Sand is falling off a conveyor at a rate of 10m^3/min. It forms a conical pile where the diameter of the base is always three times the height. At what rate is the height of the pile changing when the pile is 15 metres high?

Well, start by using the equation for the volume of a cone:

V = (Pi*r^2*h)/3

The diameter can be expressed as:

diam = 3h. But we need radius for this, and diam = 2r, So:

2r = 3h

r = (3h/2)

━━━━━━━━━━━━━━━━━━━━━━━━━━━━━━

_Problems_:
[1] For each of statements (a), (b) and (c) about the sand pile excerpt, answer yes or no, and quote the words from that excerpt that decide it. (a) The sand leaves the conveyor at 10 cubic metres per minute. (b) The radius of the pile's base is always three times its height. (c) The rate of change in height is wanted at a height of 15 metres.
[2] Continue the sand pile excerpt from the line "r = (3h/2)" and carry the working through to the rate at which the height changes.

Recorded data:

━━━━━━━━━━━━━━━━━━━━━━━━━━━━━━

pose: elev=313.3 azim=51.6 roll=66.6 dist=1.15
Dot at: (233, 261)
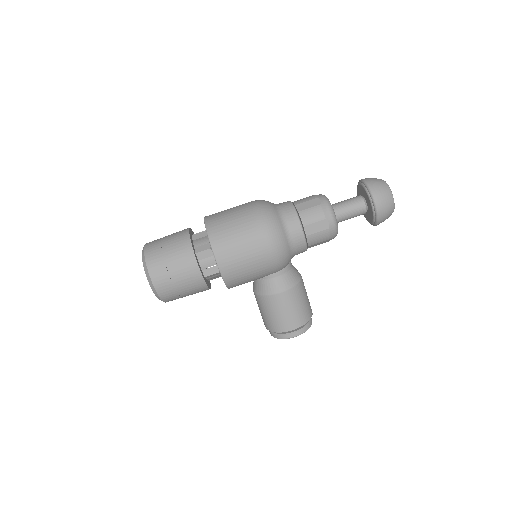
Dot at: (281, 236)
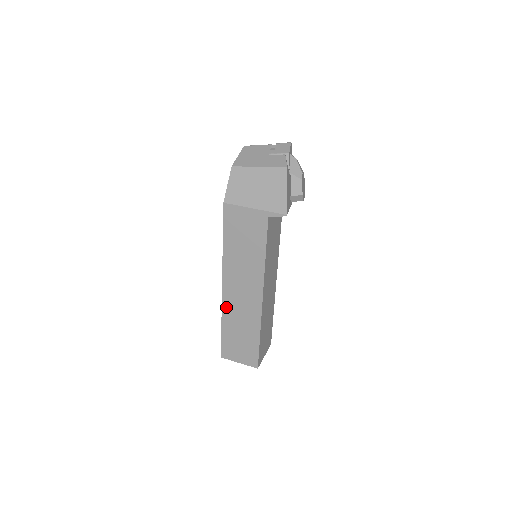
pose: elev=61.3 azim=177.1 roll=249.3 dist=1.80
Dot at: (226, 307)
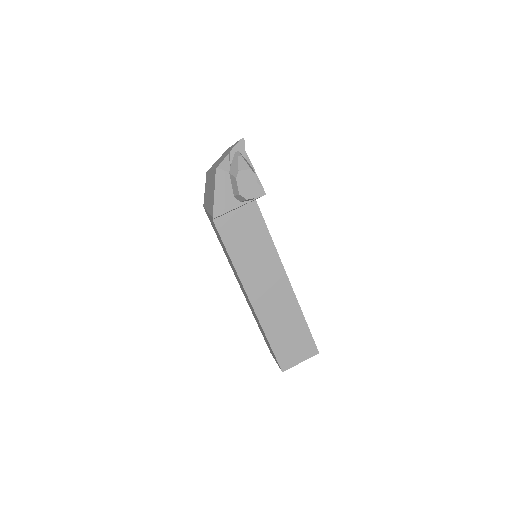
Dot at: (248, 304)
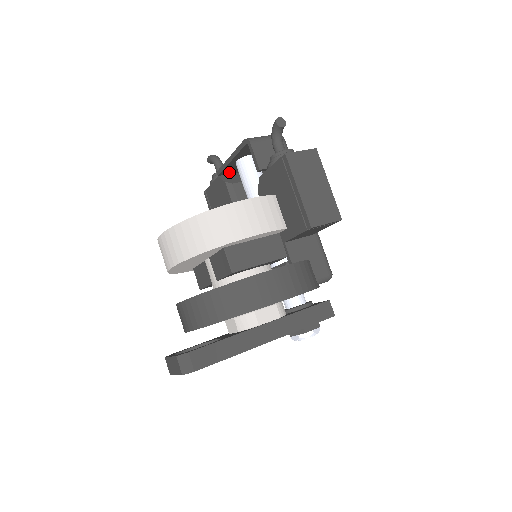
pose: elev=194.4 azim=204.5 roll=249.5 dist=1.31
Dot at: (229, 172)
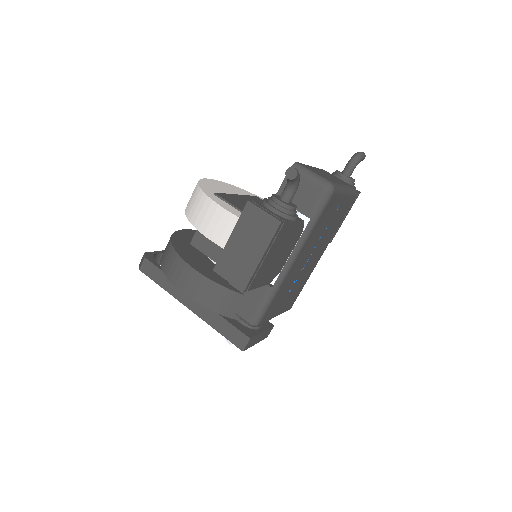
Dot at: occluded
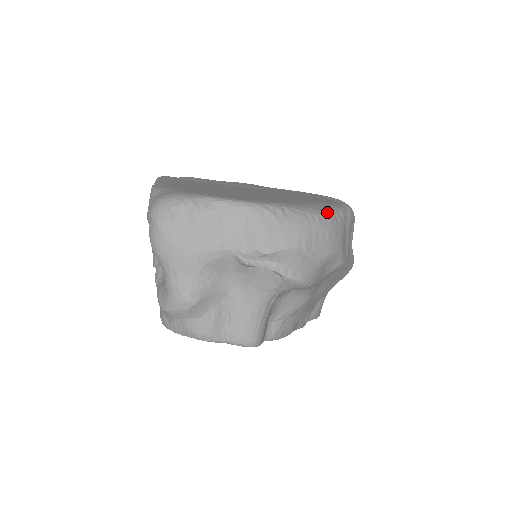
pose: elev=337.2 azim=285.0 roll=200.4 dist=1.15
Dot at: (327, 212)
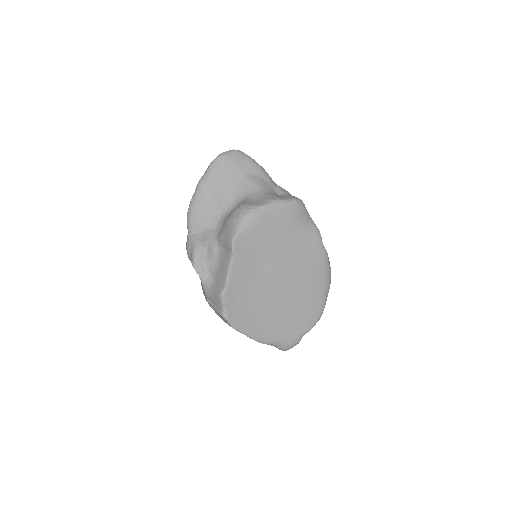
Dot at: (330, 274)
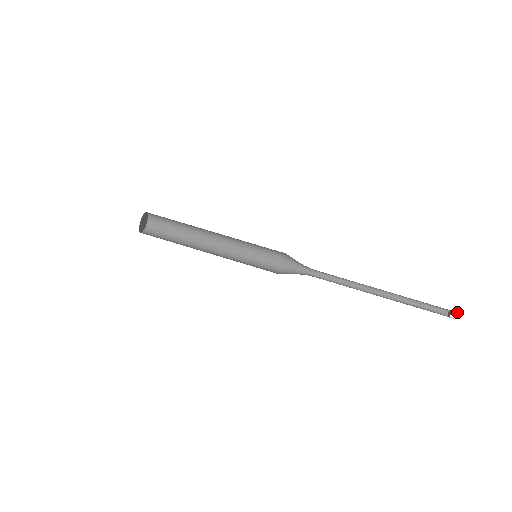
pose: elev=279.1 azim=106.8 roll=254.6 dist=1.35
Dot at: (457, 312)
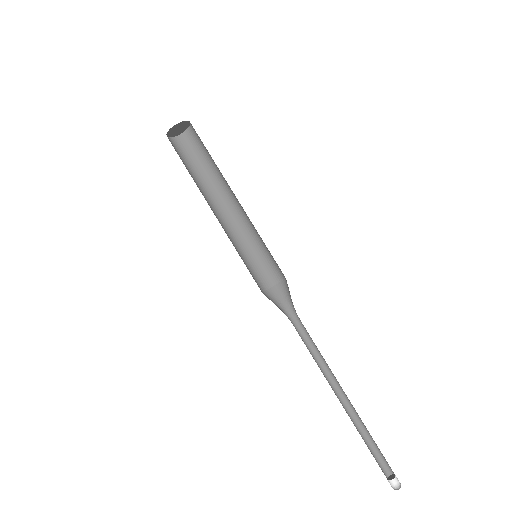
Dot at: (399, 482)
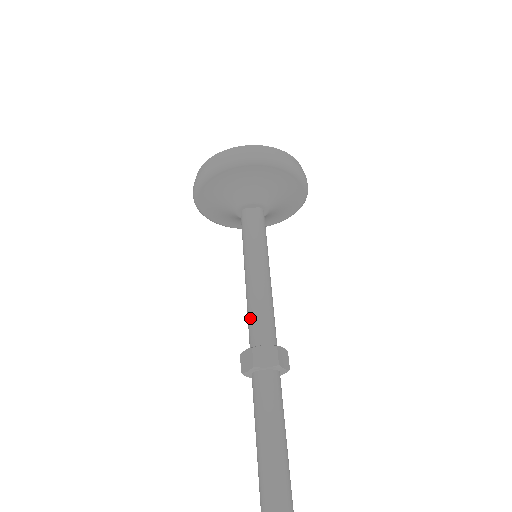
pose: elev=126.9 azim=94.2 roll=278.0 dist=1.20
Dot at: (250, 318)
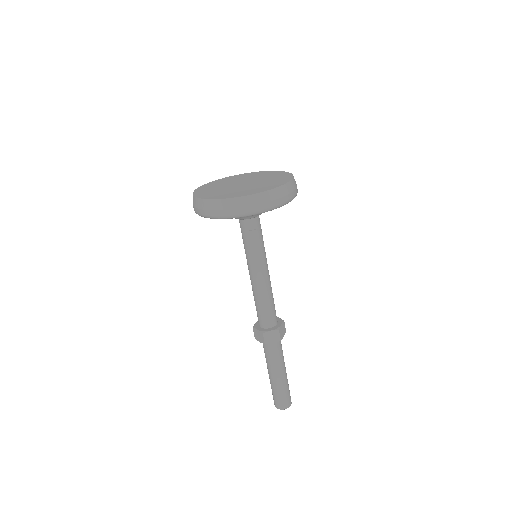
Dot at: (258, 308)
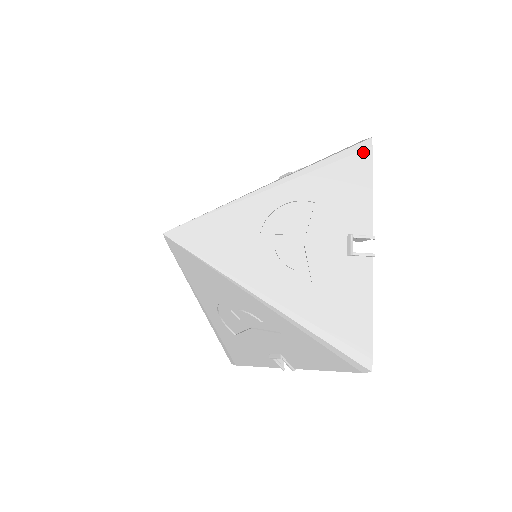
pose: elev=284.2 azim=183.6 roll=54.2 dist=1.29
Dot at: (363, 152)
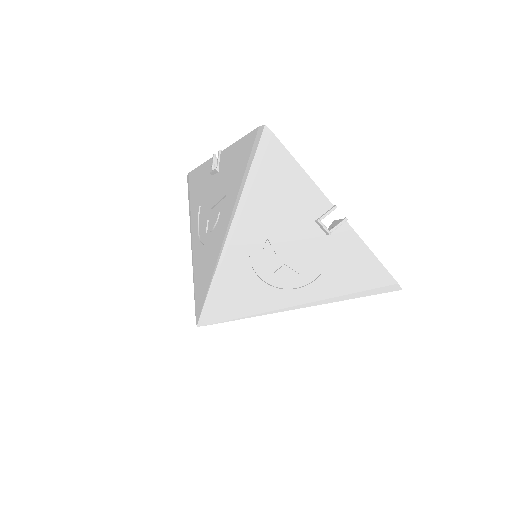
Dot at: (270, 145)
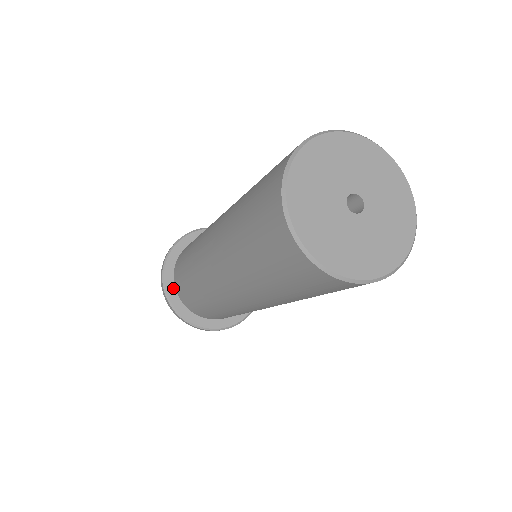
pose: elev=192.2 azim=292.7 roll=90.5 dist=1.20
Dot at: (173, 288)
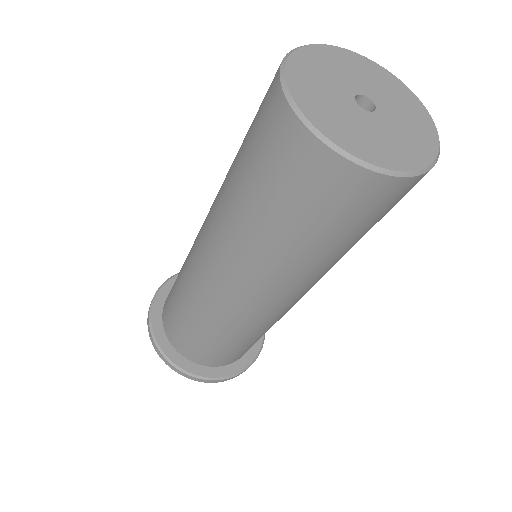
Dot at: (180, 357)
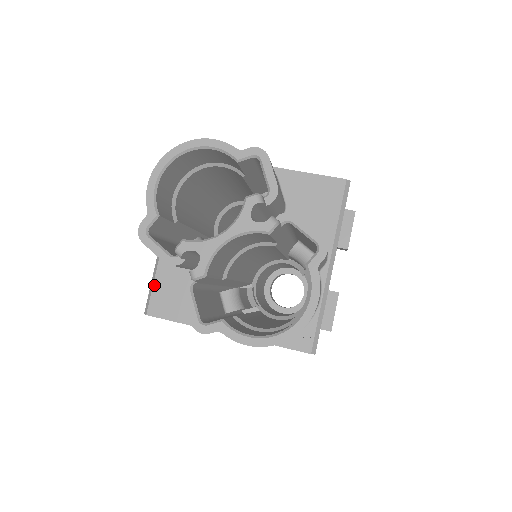
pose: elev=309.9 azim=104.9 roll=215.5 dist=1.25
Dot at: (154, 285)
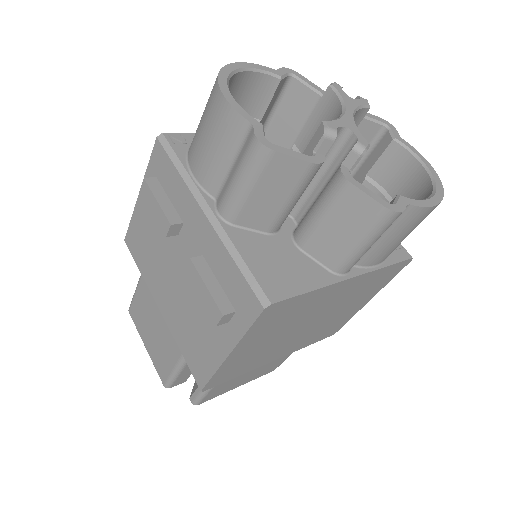
Dot at: (249, 267)
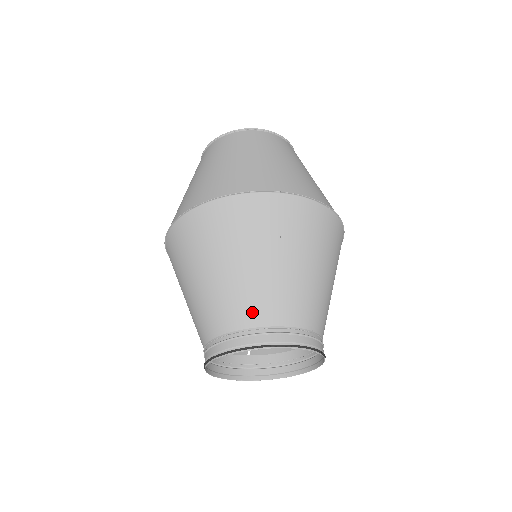
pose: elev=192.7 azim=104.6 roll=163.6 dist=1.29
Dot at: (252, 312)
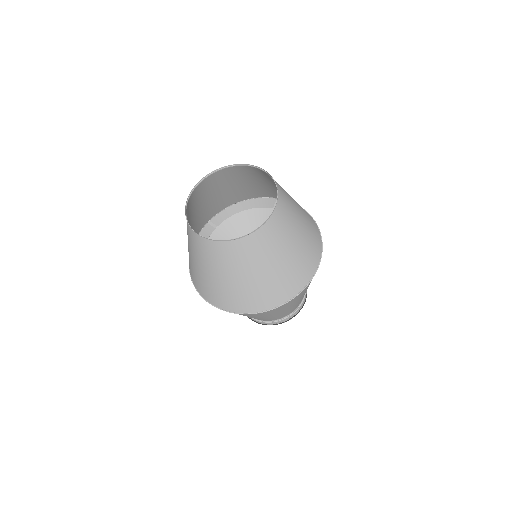
Dot at: occluded
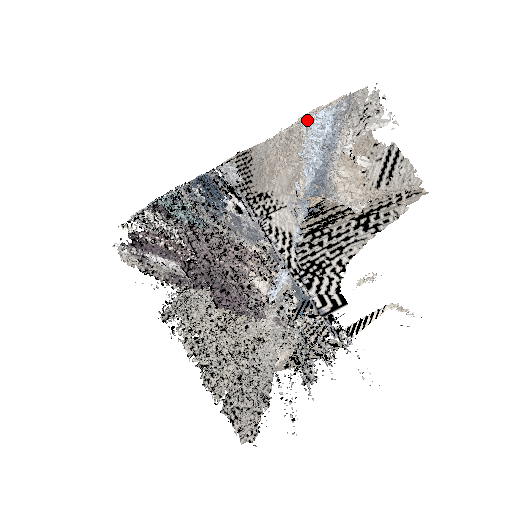
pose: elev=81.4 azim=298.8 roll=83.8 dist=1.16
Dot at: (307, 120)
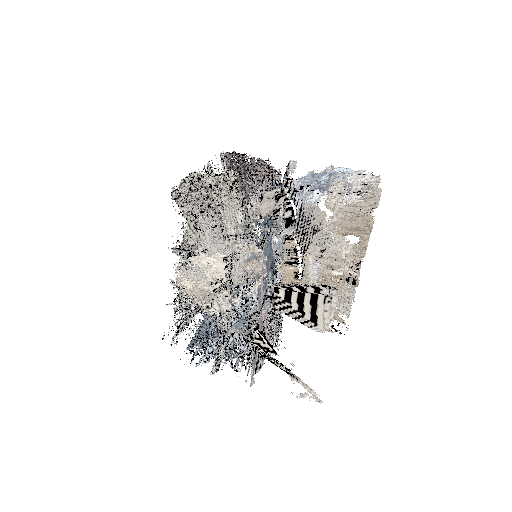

━━━━━━━━━━━━━━━━━━━━━━━━━━━━━━

_Outputs_:
[1]
(a) Yes: "Sand is falling off a conveyor at a rate of 10m^3/min."
(b) No: "the diameter of the base is always three times the height"
(c) Yes: "when the pile is 15 metres high"

[2]
We are given dV/dt, which is the rate at which the sand falls off the conveyor belt: dV/dt = 10

And we need to find dh/dt when h = 15

So, start by substituting 3h/2 for r in the volume equation:

V = Pi*(9/4)*h^2*h/3

V = (3*Pi*h^3)/4

Now take the derivative with respect to time:

dV/dt = (3*Pi*3h^2 * dh/dt)/4 Substitute for dV/dt

10 = (9*Pi*h^2 *dh/dt) / 4 Substitute for h

10 = (9*Pi*225*dh/dt)/4

Solve for dh/dt:

40 = 2025* Pi* dh/dt

dh/dt = 40/(2025*Pi)

dh/dt = 8/(405*Pi)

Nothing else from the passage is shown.